- TASK REQUIREMENTS
#1 Retype the stretch of the Achilles tendon page from "1. Straighten your" through "Hold for 20 to 30 seconds.".
#2 In the Achilles tendon page, which bone does the Achilles tendon connect the calf muscles to?

- SELECTED TEXT
Tightness in the Achilles Tendon

Heel pain may disrupt your walking and ability to get from one place to another. Heel pain is generally the cause of dysfunction of the Achilles tendon. When the Achilles tendon is too tight, it does not work properly and can cause significant heel pain. Treat your heel pain in Knoxville, TN with Dr. Timothy Gardner at The Family Foot and Ankle Clinic.  

What is the Achilles Tendon?

The Achilles tendon is located on the back of your ankle. It is the name for the thick band of connective tissue that connects the calf muscles to the calcaneus, the heel bone. The Achilles tendon bears the load of the entire weight of your body during walking and running. The calf muscle, which the Achilles tendon connects to at the bottom of the muscle near the heel, lifts the body up during the walking cycle. Pointing your toes forward is the job of the calf muscles. When your foot is planted on the ground, instead of the toes moving, the body lifts up.  

Tightness in the Achilles Tendon

If the Achilles tendon is not stretched properly, it can become too tight and cause heel pain. Dr. Timothy Gardner in Knoxville, TN sees heel pain frequently. Stretching out the calf/Achilles tendon can help with a lot of problems and prevent conditions from worsening and disrupting your walking even more. Stretching the calf muscles and Achilles tendon is often the first line of defense when dealing with heel pain. Doing this frequently helps with heel pain and will lessen the chances of tightness in the Achilles progressing to a worse outcome such as a tear or rupture of the Achilles, which may end up requiring "surgery".

Achilles Tendon Stretching Techniques

  1. Straighten your leg out in front of you. Wrap a towel or belt around the top of your foot and pull back without allowing your knee to raise. You should feel a stretch in your calf. Hold the stretch for 20 to 30 seconds.
  2. Place your hands on the wall. Position your legs one in front of the other, with the painful heel in the back. Your legs should be hip-width apart. Lean into the wall, while maintaining a straight leg in the back and your heel on the ground. Lean forward until you feel a stretch in the calf and hold that position for 20 to 30 seconds.
  3. Stand on a step, making sure that you are holding onto something for stability. Lower your painful heel off of the step while maintaining a straight leg. You should feel this stretch on the back of your ankle. Hold for 20 to 30 seconds.

[Collected data]
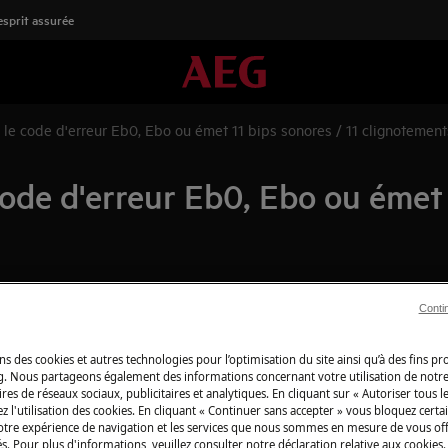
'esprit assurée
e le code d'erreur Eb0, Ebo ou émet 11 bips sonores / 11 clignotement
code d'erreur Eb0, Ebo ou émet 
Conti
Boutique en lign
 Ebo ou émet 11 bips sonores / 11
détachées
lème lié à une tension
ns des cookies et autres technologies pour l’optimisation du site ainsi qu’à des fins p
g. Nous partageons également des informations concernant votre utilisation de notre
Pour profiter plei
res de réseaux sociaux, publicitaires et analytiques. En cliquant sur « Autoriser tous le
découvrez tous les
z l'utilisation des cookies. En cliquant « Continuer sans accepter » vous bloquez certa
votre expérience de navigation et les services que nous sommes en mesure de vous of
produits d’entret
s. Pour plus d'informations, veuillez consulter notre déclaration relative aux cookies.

--

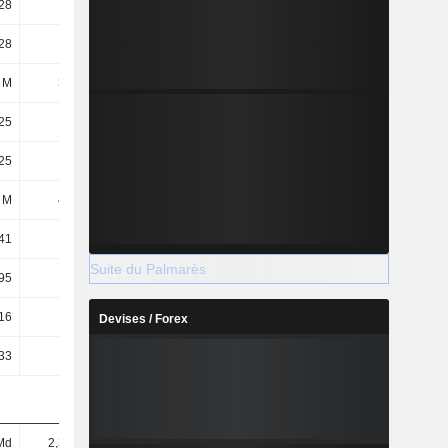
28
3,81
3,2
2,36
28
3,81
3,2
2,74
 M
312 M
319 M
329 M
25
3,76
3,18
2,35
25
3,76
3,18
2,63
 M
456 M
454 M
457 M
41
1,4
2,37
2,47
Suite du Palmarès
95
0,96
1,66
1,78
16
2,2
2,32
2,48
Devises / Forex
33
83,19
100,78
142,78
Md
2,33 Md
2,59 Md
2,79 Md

--

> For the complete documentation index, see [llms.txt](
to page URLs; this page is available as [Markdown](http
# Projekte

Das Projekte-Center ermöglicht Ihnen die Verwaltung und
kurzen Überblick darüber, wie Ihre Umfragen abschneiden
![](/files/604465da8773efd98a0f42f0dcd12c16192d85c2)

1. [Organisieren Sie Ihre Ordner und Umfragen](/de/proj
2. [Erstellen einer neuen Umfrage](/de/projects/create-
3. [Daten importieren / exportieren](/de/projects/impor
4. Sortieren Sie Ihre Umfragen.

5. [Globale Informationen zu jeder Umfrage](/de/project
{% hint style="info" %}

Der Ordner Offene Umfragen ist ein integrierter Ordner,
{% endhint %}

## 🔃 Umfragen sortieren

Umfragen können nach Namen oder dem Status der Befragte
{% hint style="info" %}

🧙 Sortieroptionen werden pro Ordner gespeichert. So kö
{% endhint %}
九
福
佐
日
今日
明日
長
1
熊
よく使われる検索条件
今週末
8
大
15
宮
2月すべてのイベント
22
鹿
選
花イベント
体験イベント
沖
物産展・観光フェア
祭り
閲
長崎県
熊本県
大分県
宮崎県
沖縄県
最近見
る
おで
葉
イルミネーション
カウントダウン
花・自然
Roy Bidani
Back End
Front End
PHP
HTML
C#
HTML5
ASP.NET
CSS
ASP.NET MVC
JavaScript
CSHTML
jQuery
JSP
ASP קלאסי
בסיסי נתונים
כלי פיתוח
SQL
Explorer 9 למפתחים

- EXPECTED RESULTS
#1
1. Straighten your leg out in front of you. Wrap a towel or belt around the top of your foot and pull back without allowing your knee to raise. You should feel a stretch in your calf. Hold the stretch for 20 to 30 seconds.
  2. Place your hands on the wall. Position your legs one in front of the other, with the painful heel in the back. Your legs should be hip-width apart. Lean into the wall, while maintaining a straight leg in the back and your heel on the ground. Lean forward until you feel a stretch in the calf and hold that position for 20 to 30 seconds.
  3. Stand on a step, making sure that you are holding onto something for stability. Lower your painful heel off of the step while maintaining a straight leg. You should feel this stretch on the back of your ankle. Hold for 20 to 30 seconds.

#2 The calcaneus, the heel bone.